System information
Describe the bug
Hello,
I would to use tfa.metrics.CohenKappa from tensorflow_addons.
I have a problem when I wanted to use it. I have a function where I create a basic convolution network, and I would like to use this metrics.
However, when I do that, it raised an exception
ValueError: Number of samples in
y_trueandy_predare different
So I checked in the code, and it's seam that the shape of the two Tensor are the not the same :
Tensor("Cast:0", shape=(None, None), dtype=int64)
Tensor("Cast_1:0", shape=(None, 5), dtype=int64)
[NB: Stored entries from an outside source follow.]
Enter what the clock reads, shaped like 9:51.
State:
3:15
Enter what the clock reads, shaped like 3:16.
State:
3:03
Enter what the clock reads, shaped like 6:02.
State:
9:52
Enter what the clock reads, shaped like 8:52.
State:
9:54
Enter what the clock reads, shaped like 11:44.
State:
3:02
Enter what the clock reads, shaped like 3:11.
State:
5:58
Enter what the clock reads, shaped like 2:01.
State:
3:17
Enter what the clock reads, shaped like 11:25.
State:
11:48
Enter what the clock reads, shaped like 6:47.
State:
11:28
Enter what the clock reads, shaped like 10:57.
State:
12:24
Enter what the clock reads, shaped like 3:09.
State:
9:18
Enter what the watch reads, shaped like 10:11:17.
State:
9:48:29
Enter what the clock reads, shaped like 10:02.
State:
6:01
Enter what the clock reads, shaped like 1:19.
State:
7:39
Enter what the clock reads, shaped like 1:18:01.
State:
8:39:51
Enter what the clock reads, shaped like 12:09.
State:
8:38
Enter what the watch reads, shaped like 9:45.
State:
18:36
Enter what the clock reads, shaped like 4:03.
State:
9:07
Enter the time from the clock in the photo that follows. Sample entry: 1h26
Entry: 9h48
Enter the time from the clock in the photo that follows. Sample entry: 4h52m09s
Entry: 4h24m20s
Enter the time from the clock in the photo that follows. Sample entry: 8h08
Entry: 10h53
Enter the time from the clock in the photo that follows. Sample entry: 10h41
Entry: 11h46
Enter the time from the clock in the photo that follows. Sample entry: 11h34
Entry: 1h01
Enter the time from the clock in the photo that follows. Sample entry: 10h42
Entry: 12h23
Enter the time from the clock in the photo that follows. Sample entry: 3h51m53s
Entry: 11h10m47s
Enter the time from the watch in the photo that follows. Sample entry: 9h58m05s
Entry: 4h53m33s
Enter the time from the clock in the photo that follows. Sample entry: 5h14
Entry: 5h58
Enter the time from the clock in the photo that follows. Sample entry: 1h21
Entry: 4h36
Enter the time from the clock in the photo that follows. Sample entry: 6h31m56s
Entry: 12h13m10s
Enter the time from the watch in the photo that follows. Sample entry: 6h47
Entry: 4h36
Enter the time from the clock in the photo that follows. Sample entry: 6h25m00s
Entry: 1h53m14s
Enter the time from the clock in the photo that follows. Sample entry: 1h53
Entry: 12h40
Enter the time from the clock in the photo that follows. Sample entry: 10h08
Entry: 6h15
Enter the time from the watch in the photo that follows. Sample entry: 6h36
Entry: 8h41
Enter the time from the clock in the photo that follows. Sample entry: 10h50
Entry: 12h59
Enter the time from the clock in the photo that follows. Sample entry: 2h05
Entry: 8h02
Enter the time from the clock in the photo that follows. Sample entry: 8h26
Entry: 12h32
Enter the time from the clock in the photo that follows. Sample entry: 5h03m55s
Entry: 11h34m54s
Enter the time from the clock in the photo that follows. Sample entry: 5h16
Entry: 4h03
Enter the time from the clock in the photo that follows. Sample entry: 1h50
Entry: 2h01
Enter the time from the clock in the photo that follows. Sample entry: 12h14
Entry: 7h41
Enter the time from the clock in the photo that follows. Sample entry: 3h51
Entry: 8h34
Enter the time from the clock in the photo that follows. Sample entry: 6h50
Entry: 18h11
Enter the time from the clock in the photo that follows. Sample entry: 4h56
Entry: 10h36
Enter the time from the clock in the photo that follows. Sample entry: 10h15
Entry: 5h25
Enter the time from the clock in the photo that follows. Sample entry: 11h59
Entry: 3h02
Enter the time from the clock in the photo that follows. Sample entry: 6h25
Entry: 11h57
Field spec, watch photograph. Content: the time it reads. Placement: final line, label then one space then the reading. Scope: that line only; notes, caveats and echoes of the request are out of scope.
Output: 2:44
I wanted to know, how I can I precise the shape of the y_pred in order to have the same shape as the y_true.
Code to reproduce the issue
def convolution(categories=5, shape_x=224, shape_y=224, channels=3):
model = tf.keras.models.Sequential([
tf.keras.layers.Conv2D(10, kernel_size=(5, 5), strides=(1, 1), activation=tf.nn.relu, use_bias=True, input_shape=(shape_x, shape_y, channels)),
tf.keras.layers.MaxPooling2D(pool_size=(2, 2), strides=(1, 1), padding='valid'),
tf.keras.layers.Conv2D(10, kernel_size=(5, 5), strides=(1, 1), activation=tf.nn.relu, use_bias=True),
tf.keras.layers.MaxPooling2D(pool_size=(2, 2), strides=(1, 1), padding='valid'),
tf.keras.layers.Flatten(),
tf.keras.layers.Dense(128, activation=tf.nn.relu),
tf.keras.layers.Dense(categories, activation=tf.nn.softmax)
])
model.compile(optimizer='adam', loss='mse', metrics=[tfa.metrics.CohenKappa(num_classes=5)])
return model
Other info / logs
File "/home/rere/Project/Aptos/aptos2019-blindness-detection/model.py", line 38, in convolution
model.compile(optimizer='adam', loss='mse', metrics=[tfa.metrics.CohenKappa(num_classes=5)])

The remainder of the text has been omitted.